I appreciate the concerns of Clinton Hawkins and Monte Seehorn regarding my letter on political balance in The Times’ Opinion page. I agree there's a regrettable absence of investigative reporting on politics in news media. The firing of Dan Rather, Helen Thomas and Keith Olbermann from national news positions are examples of this trend. The trend is conservative.

For the record, I questioned Ron Martz's motivations, not his intelligence. It's fair to describe his column "of the dead, nothing unless good" as a character assassination intended to smear Hillary Clinton. What Martz said regarding Clinton's testimony on the Benghazi incident is not rational thinking, but a cynical and shameless attack. By comparison, his recent column "The Marine who vanished without a trace" is worthy of praise.

There's a reason they call these the Viewpoint and Opinion pages. Opinions are formed from many different sources of information. This page should reflect the full range of public opinion, not just political preferences of a tyrannical majority. Hawkins claims the columnists I criticized address issues, provide facts and offer solutions, but his quote of Thomas Sowell's condescending remarks on socialism and public entitlements is just conservative red meat that solves nothing. He should read my letter on problems in our electoral system, or my rebuttal of Ted Hinds' denial of global warming that shows he cited illegitimate sources (reference links online). The columnists I named generally haven't provided realistic solutions.

Conservatives have had fair opportunity to implement their ideas on trickle-down economics, tax cuts for the rich, deportation of undocumented immigrants, destruction of worker's unions, gutting government regulatory agencies, unlimited corporate money for elections, war against Iraq, regime change in Libya, Egypt and Syria, and the Republican "solution" for health care.

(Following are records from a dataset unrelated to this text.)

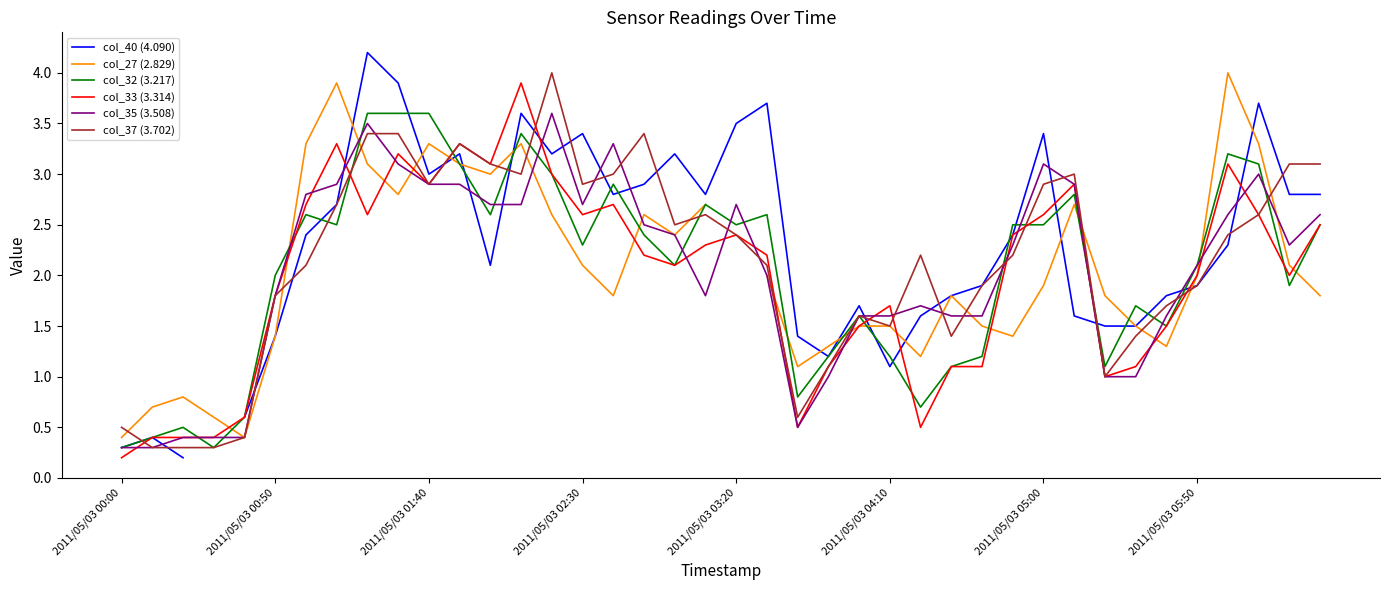

Is this an area chart (filled region under the line)?

No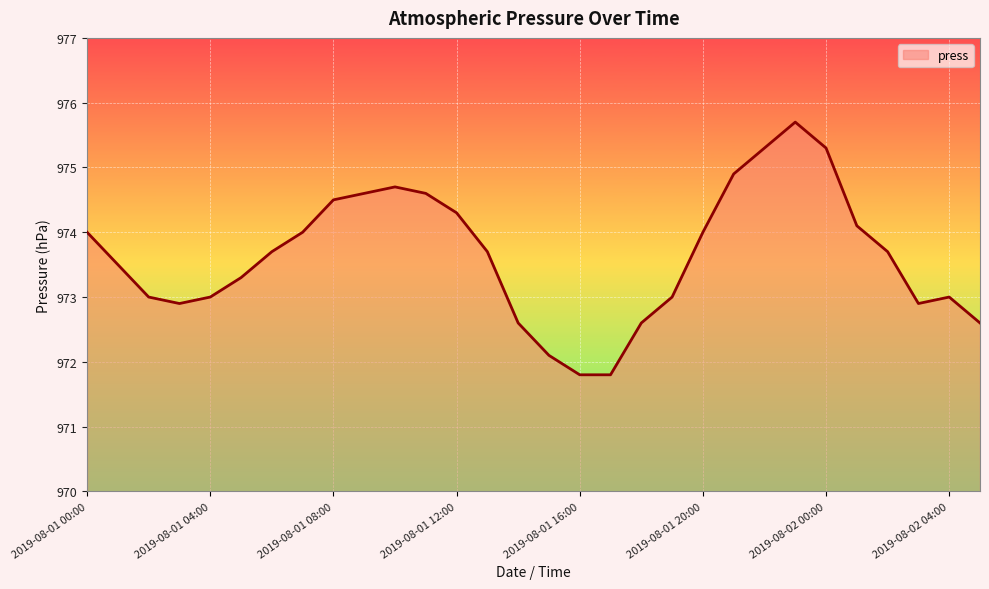

What is the difference between the maximum and minimum values?

3.9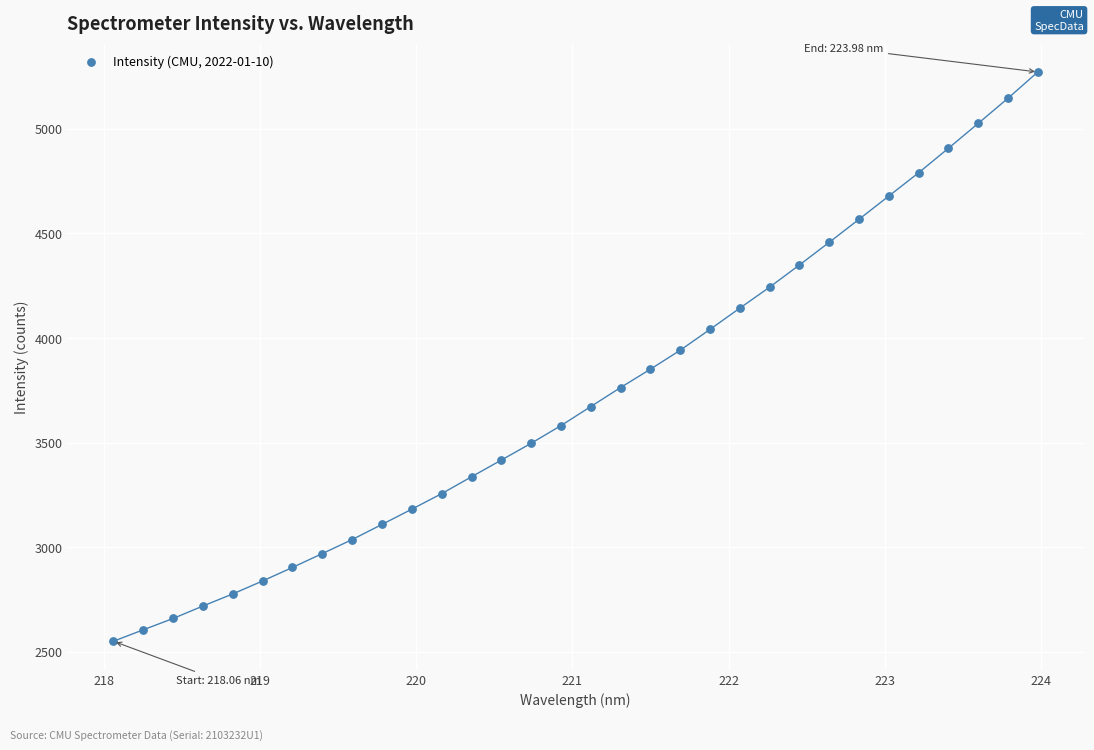

What is the range of X values (max minus min)?

5.9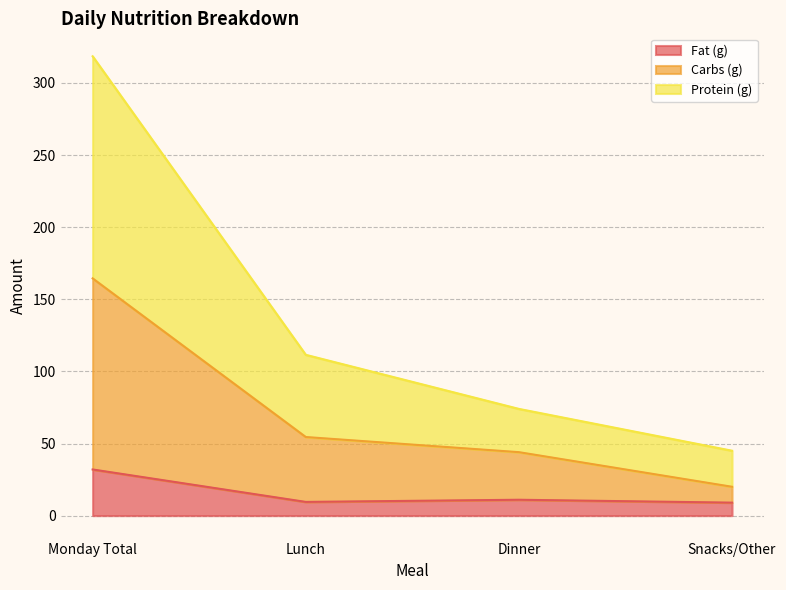

True or false: Carbs (g) and Fat (g) intersect in this chart.

False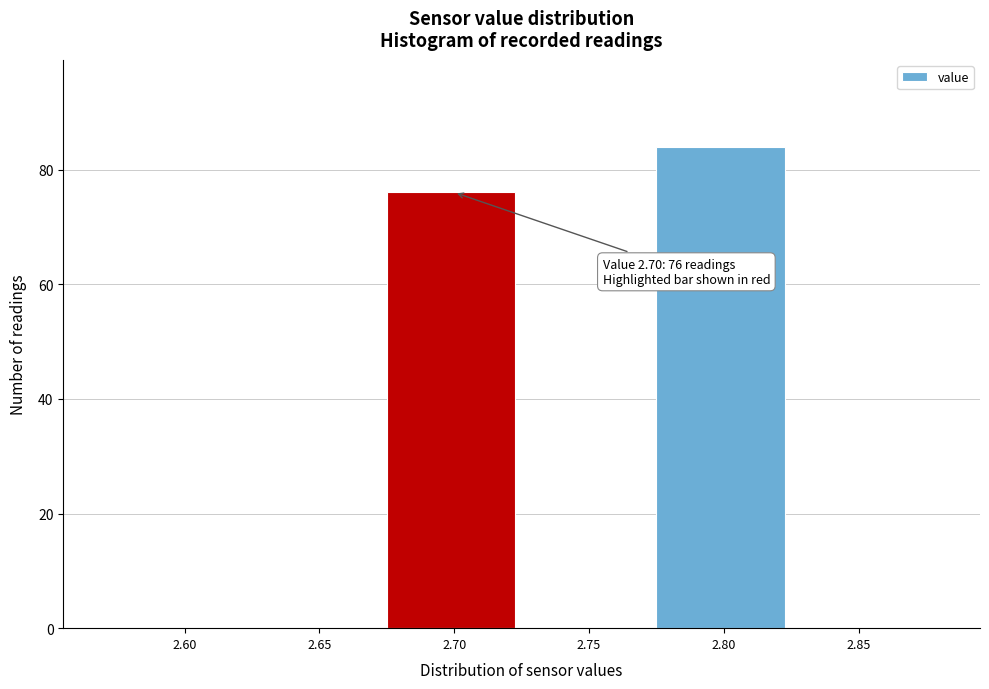

Reading right to left, what are all the values shown in this chart?

2.85=0	2.80=84	2.75=0	2.70=76	2.65=0	2.60=0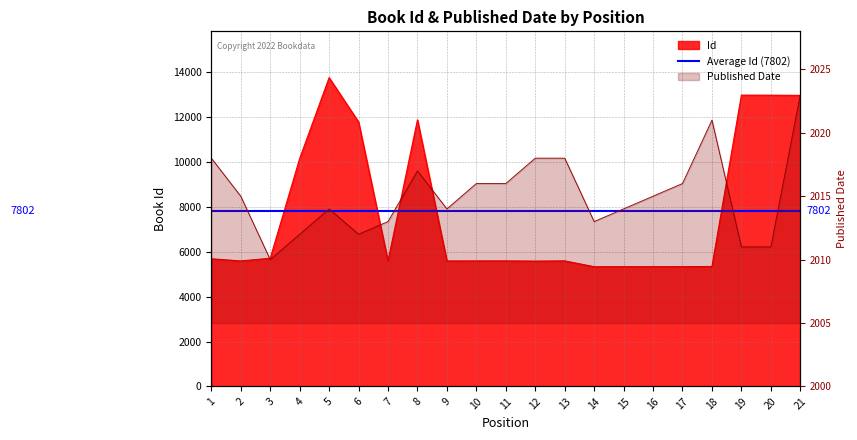

At which label does Id first exceed 5598?

1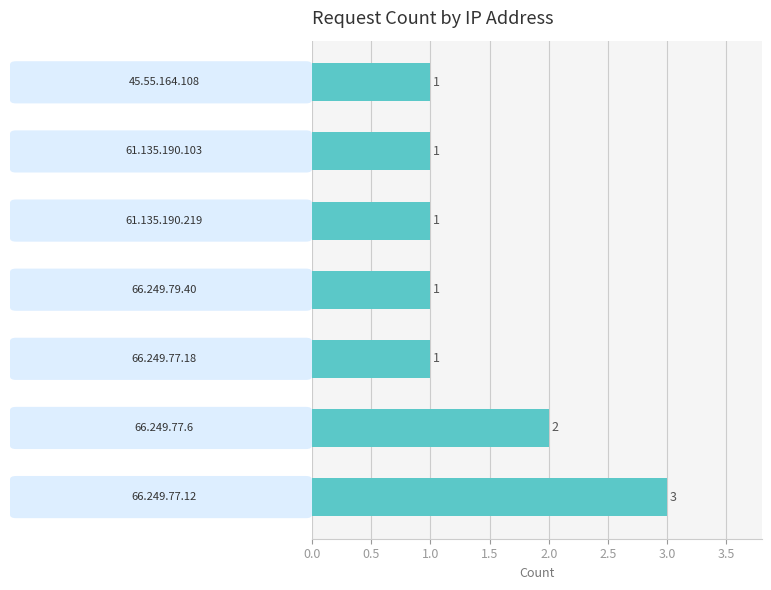

Does the chart contain stacked bars?

No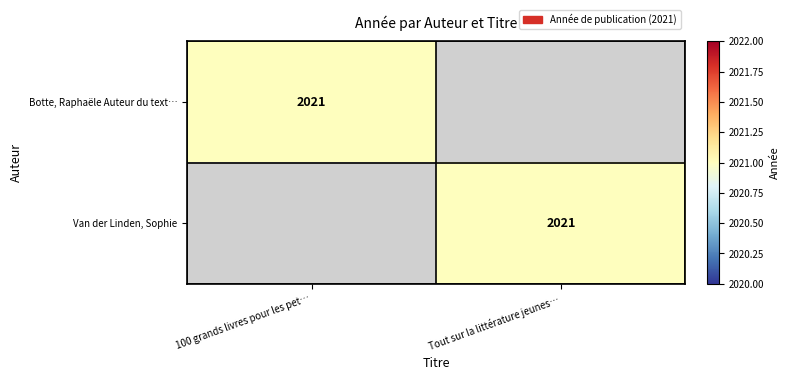

Is it true that Botte, Raphaële Auteur du text… equals 3106 at 100 grands livres pour les pet…?

False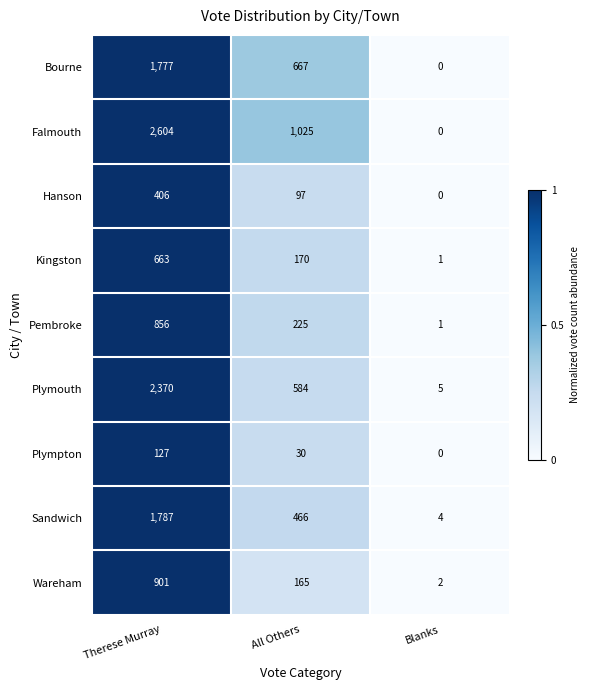

What is the greatest value displayed?

2604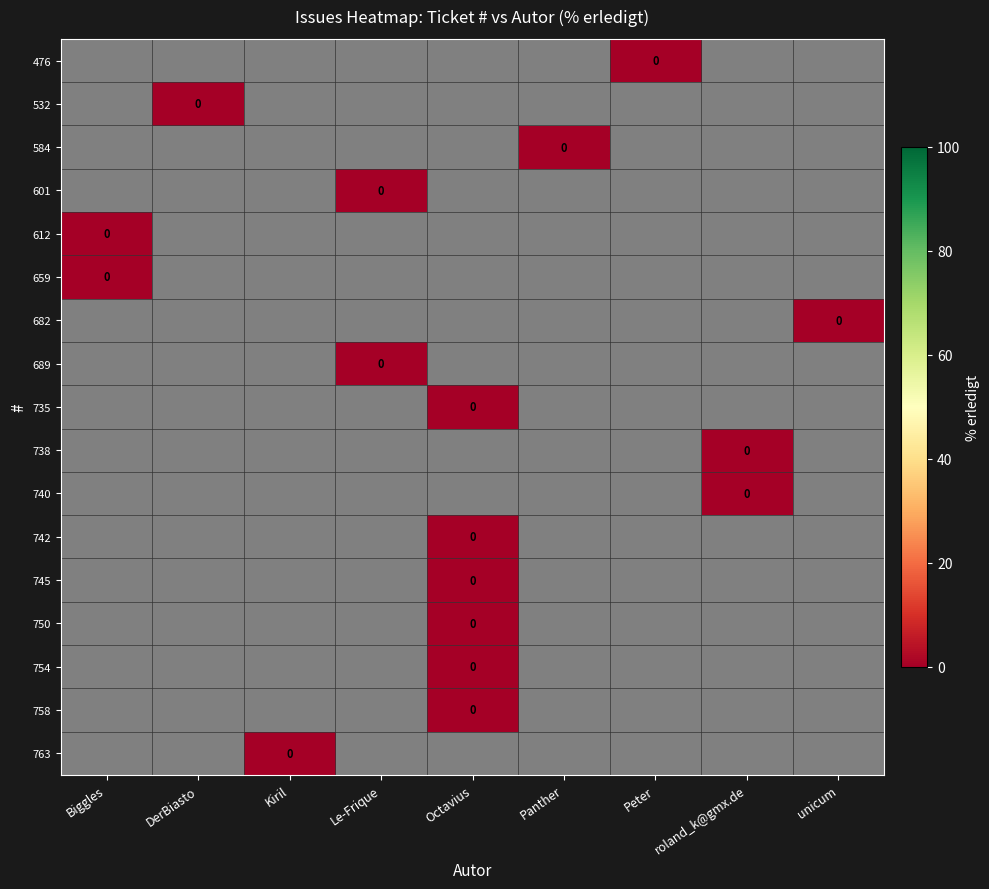

At which label is 758 closest to 0?

Octavius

Those ideas failed.

I agree good intentions don't replace facts. They should however, inform government policy that works for the people instead of the corporate establishment. Capitalism works best for the public interest when it's checked by appropriate regulatory policy and balanced by strong unions. When those checks and balances are missing, we get fascism. Good intentions and labor unions gave us the 40-hour work week, minimum wage, laws against child labor, Social Security and major improvements in workplace safety. Citizens won't give those up, even if conservative "facts" say we should.

I believe we deserve government that works. Democracy provides political parties an opportunity to address problems, develop solutions to fix them, debate the points of competing plans and win on the merits of that debate. Unfortunately for us, it's easier to sabotage the opposition and make them lose than to do the hard work of addressing and fixing our problems. That's the politics of personal destruction. It's why columnists I criticized spend their time attacking Clinton over contrived email issues and the Benghazi incident rather than fixing problems. That's unacceptable.

If we don't stop this charade and focus on common ground, we'll continue to elect lousy leaders who ignore us while they pursue conquest of the Middle East.